Q. In terms of investment, what should be the priorities for the health systems in this context of recovery and uncertainty?

A. Priority must be given to investments in the recovery of essential health services, such as the vaccination of children, school feeding programs and other nutrition services, planned surgeries that were postponed, and of course, it must be ensured that persons with chronic diseases have access to services to manage their diseases. In addition, governments should invest in better preparation for future pandemics, especially by strengthening their oversight and information systems, and basic public health capacities, including access to strategic inputs, such as vaccines. Finally, there must be investment in high-performance primary health care, focused on prevention and the provision of quality services to citizens when they need it and where they need it.

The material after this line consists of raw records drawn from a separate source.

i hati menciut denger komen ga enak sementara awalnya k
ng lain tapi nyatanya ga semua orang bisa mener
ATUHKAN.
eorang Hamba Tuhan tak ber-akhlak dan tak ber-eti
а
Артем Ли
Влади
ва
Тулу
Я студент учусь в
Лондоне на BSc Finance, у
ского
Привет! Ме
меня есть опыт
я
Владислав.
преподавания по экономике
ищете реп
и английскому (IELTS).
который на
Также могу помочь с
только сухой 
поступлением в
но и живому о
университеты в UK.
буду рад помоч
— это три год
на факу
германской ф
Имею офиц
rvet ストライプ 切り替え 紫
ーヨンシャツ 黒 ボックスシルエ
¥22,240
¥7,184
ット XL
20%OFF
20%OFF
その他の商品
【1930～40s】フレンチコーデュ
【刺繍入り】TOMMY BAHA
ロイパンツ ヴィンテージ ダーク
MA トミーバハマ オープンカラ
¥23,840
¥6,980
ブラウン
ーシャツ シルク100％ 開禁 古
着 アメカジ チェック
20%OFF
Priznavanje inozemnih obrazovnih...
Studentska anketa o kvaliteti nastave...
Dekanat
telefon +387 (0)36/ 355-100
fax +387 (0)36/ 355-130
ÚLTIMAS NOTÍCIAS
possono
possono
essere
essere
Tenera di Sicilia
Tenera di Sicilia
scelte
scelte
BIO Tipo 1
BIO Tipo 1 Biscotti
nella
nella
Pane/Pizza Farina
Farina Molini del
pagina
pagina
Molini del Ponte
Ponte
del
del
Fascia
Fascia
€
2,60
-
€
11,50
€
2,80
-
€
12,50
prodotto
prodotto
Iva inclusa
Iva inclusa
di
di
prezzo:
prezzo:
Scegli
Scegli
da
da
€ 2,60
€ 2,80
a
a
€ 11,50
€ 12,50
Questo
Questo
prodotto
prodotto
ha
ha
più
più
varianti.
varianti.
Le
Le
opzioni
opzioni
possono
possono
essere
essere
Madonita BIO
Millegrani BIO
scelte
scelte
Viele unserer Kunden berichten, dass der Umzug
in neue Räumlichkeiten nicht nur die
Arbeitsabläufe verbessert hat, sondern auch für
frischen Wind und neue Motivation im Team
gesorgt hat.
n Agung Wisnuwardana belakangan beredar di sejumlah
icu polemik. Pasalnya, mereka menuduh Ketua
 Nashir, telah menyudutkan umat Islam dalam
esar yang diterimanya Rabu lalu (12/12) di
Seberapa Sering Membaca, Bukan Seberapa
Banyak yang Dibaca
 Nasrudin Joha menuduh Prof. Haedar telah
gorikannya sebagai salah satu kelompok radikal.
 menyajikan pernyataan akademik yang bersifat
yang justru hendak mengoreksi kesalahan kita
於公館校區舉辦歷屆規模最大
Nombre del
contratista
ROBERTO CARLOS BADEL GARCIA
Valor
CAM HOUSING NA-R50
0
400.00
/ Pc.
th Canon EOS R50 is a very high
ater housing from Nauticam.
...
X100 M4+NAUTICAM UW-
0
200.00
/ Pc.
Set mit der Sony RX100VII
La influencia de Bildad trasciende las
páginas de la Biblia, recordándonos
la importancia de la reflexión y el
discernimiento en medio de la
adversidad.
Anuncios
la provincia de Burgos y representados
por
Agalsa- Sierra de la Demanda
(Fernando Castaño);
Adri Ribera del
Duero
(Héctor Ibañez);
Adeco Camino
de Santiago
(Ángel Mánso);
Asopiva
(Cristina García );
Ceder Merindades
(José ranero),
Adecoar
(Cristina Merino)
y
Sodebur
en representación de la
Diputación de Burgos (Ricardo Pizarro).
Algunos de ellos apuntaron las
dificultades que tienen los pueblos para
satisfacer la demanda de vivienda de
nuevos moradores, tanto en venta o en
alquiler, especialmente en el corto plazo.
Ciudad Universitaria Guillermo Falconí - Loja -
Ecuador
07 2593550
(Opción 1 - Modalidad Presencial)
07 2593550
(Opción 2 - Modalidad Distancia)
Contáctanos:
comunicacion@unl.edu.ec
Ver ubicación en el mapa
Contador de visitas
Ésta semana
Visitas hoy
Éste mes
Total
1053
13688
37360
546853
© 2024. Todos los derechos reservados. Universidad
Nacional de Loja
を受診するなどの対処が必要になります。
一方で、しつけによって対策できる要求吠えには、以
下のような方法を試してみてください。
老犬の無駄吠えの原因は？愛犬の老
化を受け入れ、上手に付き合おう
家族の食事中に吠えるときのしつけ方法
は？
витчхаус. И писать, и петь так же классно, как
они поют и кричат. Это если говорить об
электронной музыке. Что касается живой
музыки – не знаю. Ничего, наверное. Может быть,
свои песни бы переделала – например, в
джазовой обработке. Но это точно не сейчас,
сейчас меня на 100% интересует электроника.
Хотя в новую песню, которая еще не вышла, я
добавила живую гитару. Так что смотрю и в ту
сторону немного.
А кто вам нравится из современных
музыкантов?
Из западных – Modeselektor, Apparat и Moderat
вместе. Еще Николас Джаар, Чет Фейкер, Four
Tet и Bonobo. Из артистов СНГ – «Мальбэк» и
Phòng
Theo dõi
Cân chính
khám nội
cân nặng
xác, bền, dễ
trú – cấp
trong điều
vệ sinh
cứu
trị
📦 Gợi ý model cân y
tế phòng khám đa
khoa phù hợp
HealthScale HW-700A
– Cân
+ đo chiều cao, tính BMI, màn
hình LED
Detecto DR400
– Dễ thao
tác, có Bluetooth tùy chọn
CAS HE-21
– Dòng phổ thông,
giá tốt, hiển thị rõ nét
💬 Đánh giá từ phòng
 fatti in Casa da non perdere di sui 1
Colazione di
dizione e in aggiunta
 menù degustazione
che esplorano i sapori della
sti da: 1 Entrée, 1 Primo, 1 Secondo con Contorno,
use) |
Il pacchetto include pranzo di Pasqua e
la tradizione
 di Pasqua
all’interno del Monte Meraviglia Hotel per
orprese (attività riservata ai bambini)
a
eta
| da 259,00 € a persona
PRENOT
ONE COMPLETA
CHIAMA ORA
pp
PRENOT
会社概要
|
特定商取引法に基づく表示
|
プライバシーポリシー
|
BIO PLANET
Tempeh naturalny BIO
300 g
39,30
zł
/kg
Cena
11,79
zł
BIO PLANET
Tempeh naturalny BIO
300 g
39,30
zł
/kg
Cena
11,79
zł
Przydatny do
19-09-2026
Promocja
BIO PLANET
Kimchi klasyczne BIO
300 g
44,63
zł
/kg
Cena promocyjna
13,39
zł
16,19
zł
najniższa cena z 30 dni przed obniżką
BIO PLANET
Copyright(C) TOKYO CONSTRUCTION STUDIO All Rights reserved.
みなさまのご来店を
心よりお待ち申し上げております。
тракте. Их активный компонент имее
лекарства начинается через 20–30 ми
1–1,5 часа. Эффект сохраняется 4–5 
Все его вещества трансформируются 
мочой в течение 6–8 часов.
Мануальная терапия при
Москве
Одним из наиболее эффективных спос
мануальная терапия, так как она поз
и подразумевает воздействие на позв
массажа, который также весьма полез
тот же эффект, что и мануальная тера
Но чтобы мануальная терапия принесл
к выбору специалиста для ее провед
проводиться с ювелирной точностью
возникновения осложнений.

Q. What lessons has the pandemic taught us and how can we put them into practice in the health systems in the region?

A. We have seen a lot of innovation geared toward improving access to services: for example, Colombia has increased the number of consultations done by telemedicine tenfold during the pandemic. This also applies to other innovations, such as online bank accounts that are offered to the poorest to receive social protection benefits during periods of isolation. Digital transformation remains key in the region, as does the use of technology to improve access to care when needed. However, access to care does not always mean access to quality care, which is what people want. Focusing on leveraging technology to improve the quality of care, especially for the most vulnerable or those living in remote areas, will be essential in the recovery of health systems.